The leader of the Democratic People's Republic of Korea (DPRK) Kim Jong Un (front) has vowed to speed up the nuclear and ballistic missile programs [Xinhua]

The leader of the Democratic People’s Republic of Korea (DPRK) Kim Jong Un (front) has vowed to speed up the nuclear and ballistic missile programs [Xinhua]

China’s foreign ministry has said that the current crisis in the Korean Peninsula can only be resolved through direct negotiations which ensure the benefit of all parties involved.

Spokeswoman Hua Chunying told a press conference late Tuesday that China viewed as counterproductive any unilateral action based on one’s self-interest, which will not help resolve security concerns “but will only aggravate the tension, complicate the issue, and make the situation more difficult”.

She reiterated that China will continue to take part in discussions in the Security Council, which is due to meet on the issue on Friday, one week after Pyongyang’s controversial nuclear test.
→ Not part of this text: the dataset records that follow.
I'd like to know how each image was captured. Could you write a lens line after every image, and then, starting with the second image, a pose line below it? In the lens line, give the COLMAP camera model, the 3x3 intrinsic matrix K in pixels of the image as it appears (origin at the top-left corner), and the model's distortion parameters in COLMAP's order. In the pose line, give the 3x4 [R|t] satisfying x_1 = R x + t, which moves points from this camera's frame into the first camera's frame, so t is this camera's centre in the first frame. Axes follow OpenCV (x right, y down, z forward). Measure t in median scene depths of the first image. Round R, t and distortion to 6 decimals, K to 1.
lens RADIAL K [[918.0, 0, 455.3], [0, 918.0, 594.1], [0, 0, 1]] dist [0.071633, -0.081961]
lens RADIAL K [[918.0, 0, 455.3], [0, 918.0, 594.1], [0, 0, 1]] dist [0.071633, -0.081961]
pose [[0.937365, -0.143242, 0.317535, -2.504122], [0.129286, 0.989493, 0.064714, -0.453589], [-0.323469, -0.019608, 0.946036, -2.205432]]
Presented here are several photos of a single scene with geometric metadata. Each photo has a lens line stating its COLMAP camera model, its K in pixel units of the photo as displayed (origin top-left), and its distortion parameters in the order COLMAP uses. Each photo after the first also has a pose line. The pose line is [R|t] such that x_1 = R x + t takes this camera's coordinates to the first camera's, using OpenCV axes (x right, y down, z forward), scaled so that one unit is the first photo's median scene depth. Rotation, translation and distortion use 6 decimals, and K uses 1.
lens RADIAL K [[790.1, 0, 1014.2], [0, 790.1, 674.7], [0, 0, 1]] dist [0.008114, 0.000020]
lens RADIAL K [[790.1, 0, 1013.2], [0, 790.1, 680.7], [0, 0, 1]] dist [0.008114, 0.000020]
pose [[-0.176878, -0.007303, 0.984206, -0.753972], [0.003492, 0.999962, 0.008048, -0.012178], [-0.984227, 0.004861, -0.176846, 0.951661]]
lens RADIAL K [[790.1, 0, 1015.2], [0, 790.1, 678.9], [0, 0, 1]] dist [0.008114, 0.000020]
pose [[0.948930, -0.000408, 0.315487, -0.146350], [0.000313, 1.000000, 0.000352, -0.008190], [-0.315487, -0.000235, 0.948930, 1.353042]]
China’s call for calm came as the Pentagon announced that two of its B-1 bombers flew over South Korea accompanied by fighter jets in a show of force and warning against North Korea.

So far – and despite United Nations Security Council condemnation of its illegal ballistic missile tests – the government in Pyongyang appears to be defiant.

“Neither sanctions nor provocation nor pressure can ever bring down the position of the DPRK as a full-fledged nuclear weapons state, and highhanded political and military provocations of the enemies will only invite a merciless nuclear strike which will lead them to a final ruin,” North Korea’s state media said.

Meanwhile, the South Korean military is on high alert but says it expects another Pyongyang nuclear test soon.

Reports in South Korean media have cited military preparations to “level” Pyongyang should it launch an attack against Seoul.

Second nuclear test this year

Early on September 9, North Korea conducted its second – and likely – strongest nuclear test this year (the fifth ever), coming at the heels of the conclusion of the G20 summit in Hangzhou, China.

North Korean state television announced that the country had conducted a “high level” nuclear test explosion, hailing the scientists and engineers of the country’s Worker’s Party.

US President Barack Obama and South Korean President Park Guen-Hye both lambasted the test.

China’s Foreign Ministry also condemned the attack in a statement that said, “[today] the Democratic People’s Republic of Korea, despite universal opposition from the international community, conducted another nuclear test, to which the Chinese government is firmly opposed.”